In weighing the pros and cons of starting World War II, Hitler predicted that although western societies such as France and Britain might loudly protest the conquest of a peaceful neighbor, ultimately no one would rise up to stop him. He argued history would reward him as a great leader; and that the murder of millions of men, women and children –- Jews, Poles, Gypsies, Gays and Lesbians, and the disabled — would serve as a mere footnote to the rightful domination of civilization by the master Aryan race.

His rationale: The world seemed to have forgotten the Turkish slaughter of 1.5 million Armenians during World War I just 20 years earlier. After all,” Hitler said in his concluding remarks, who now speaks today of the annihilation of the Armenians?”

Hitler’s chilling political calculation should serve as a reminder to all of us that those who forget history are destined to repeat it.

That is why I believe it is time to require all Connecticut public school students to learn about the Holocaust and other genocides that have taken place in recent history. A bill in front of the Connecticut General Assembly –- Senate Bill No. 452 — would make Holocaust and genocide studies a requirement of high school graduation. I urge our Senators and State Representatives to pass this bill now before the legislative session adjourns in early May.

A recent survey showed some troubling numbers: more than 1 in 10 American adults and nearly a quarter of the millennial generation in this country either have not heard of the Holocaust or are not sure they’ve heard of it.

In a way, none of this should be a surprise. After all, there are fewer and fewer people in this country still alive who witnessed the horrific genocide during World War II and can tell their stories. But ironically, in Connecticut you don’t need to go very far to find other victims of more recent genocides living as our neighbors, coworkers, friends, and family.

In the Waterbury and Hartford areas, thousands of Albanian and Bosnian families settled after fleeing ethnic cleansing, rape, murder in Kosovo and Bosnia-Herzegovina during the 1990s simply because of their Muslim heritage.
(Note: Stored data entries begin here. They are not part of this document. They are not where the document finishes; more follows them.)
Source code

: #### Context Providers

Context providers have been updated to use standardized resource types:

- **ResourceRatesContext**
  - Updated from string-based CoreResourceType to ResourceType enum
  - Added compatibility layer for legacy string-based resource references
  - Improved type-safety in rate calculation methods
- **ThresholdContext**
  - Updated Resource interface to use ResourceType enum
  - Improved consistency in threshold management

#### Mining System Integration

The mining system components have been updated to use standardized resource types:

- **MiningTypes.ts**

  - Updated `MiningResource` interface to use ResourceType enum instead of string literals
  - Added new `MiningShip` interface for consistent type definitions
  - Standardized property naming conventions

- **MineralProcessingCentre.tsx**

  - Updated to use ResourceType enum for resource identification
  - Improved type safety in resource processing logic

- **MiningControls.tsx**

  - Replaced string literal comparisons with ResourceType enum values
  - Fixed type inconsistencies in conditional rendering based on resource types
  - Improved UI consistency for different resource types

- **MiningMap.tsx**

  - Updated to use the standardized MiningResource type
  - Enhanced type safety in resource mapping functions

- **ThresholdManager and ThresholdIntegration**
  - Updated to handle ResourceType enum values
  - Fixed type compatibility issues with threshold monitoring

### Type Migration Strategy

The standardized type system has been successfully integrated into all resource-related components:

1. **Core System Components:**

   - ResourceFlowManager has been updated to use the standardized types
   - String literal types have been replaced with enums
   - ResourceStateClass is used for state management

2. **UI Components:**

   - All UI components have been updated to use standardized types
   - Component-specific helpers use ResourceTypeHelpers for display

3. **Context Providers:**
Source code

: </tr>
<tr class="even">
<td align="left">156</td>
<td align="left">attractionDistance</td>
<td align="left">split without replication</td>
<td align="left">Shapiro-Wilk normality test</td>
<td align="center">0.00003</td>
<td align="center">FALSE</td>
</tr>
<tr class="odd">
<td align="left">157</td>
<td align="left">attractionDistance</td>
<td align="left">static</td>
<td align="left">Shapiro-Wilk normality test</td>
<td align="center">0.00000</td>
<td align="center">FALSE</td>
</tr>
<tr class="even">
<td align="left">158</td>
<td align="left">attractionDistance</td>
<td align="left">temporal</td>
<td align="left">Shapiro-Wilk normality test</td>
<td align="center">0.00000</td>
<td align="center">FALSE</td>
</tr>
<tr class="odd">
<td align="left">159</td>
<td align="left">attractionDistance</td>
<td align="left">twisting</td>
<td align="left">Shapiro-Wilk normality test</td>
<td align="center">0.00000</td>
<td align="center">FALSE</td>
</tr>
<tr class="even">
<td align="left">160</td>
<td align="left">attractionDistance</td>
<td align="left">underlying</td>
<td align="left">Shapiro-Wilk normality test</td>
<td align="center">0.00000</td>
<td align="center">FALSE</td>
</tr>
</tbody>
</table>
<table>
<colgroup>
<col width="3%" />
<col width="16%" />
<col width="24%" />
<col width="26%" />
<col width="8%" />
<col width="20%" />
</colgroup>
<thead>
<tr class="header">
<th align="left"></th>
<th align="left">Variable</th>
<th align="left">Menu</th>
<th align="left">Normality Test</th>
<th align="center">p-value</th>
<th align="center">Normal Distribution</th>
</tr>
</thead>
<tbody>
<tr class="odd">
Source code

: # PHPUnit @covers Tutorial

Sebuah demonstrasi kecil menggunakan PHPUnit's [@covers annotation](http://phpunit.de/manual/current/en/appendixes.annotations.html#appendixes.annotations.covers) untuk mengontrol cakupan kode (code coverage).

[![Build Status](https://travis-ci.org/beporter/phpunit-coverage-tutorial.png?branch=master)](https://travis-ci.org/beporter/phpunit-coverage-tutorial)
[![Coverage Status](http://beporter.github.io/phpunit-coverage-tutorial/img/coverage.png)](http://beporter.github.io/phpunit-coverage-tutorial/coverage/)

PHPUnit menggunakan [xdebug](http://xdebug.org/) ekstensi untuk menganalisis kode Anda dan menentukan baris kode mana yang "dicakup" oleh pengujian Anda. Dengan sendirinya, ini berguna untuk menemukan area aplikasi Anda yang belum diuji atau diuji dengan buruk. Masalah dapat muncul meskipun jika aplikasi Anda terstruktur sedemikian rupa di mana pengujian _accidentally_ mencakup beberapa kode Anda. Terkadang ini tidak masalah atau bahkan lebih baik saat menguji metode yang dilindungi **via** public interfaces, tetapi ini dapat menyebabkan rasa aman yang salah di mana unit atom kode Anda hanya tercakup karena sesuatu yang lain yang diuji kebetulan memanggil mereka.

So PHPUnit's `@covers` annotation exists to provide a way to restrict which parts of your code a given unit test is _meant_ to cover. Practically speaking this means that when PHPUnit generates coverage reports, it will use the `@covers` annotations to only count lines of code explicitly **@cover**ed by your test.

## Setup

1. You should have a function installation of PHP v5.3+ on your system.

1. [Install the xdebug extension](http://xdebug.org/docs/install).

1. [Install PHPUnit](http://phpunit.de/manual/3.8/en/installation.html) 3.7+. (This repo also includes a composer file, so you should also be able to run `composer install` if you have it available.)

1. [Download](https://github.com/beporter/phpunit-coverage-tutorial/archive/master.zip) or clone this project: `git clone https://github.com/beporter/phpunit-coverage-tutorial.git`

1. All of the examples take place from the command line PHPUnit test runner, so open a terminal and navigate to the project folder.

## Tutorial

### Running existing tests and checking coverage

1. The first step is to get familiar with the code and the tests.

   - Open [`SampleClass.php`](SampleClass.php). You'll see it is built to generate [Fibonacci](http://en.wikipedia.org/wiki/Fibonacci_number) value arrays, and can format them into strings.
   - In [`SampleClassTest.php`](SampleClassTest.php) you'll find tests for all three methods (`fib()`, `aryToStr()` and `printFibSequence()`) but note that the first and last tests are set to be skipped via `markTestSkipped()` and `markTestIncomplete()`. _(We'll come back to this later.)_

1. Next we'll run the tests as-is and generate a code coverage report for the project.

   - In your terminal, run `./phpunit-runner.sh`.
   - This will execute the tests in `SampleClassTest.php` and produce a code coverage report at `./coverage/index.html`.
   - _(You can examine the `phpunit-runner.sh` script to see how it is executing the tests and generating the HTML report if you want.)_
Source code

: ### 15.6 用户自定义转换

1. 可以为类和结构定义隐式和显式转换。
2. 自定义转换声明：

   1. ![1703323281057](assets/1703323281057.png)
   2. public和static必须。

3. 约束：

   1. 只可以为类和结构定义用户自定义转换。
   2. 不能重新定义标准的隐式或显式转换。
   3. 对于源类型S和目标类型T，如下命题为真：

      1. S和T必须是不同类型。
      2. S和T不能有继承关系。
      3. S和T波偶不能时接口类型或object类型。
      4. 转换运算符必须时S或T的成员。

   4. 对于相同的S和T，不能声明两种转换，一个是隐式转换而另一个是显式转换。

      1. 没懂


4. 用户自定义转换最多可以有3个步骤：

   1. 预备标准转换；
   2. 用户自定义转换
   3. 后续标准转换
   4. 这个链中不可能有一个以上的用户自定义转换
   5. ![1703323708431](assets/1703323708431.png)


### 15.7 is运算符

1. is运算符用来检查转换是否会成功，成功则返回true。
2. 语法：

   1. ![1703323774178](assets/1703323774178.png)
More than 5,000 Cambodian families came to Connecticut as boat people in the early 1980s fleeing the genocide of the Khmer Rouge during the murderous reign of Pol Pot.

In more recent times, Connecticut has welcomed Sudanese genocide survivors from Darfur, as well as survivors of the brutal genocide in Rwanda. In Bridgeport last year, I welcomed a refugee family from Syria who fled the brutal suppression of a popular uprising by the totalitarian monster Bashar al Assad, who has used chemical weapons to gas his own citizens.

When we look at our own American history, one cannot help living in New England without observing evidence of the decimation of our native American population at the hands of white European settlers, or the brutal slave trade that brought millions of unwilling Africans across the oceans to toil in bondage.

In the last couple of years we have seen an alarming rise in hate crimes all across the country. Some would argue that those are encouraged by a President who pledges to ban Muslim immigrants, prefers newcomers from Norway over those from Haiti and Africa who he says come from shithole” countries, draws moral equivalence between neo-Nazi fascists and those who protested for peace and tolerance in Charlottesville, VA and refuses to classify as a terrorist a man who used his car to deliberately drive into a crowd of peaceful protesters, killing a young woman.

Public school students need to learn about the extreme, real-world results that can come from simple hate speech they might engage in every day. And they need to be empowered to stop it right away. For if we don’t combat hate and racism as soon as we see or hear it, we give it power. Hate feeds off of the silence of onlookers.

Connecticut students need to know by the time they graduate high school that Nazi party that would eventually launch the Holocaust and the brutal genocide of 11,000,000 innocent people started with a meeting of just 23 angry, economically disadvantaged men in a beer hall in Munich, Germany.

Our legislature should require our future leaders to learn about this so we can truly commit to the saying: Never Again.

Paul Bass Photo

Joe Ganim.

Joe Ganim is mayor of Bridgeport and a Democratic candidate for governor of Connecticut.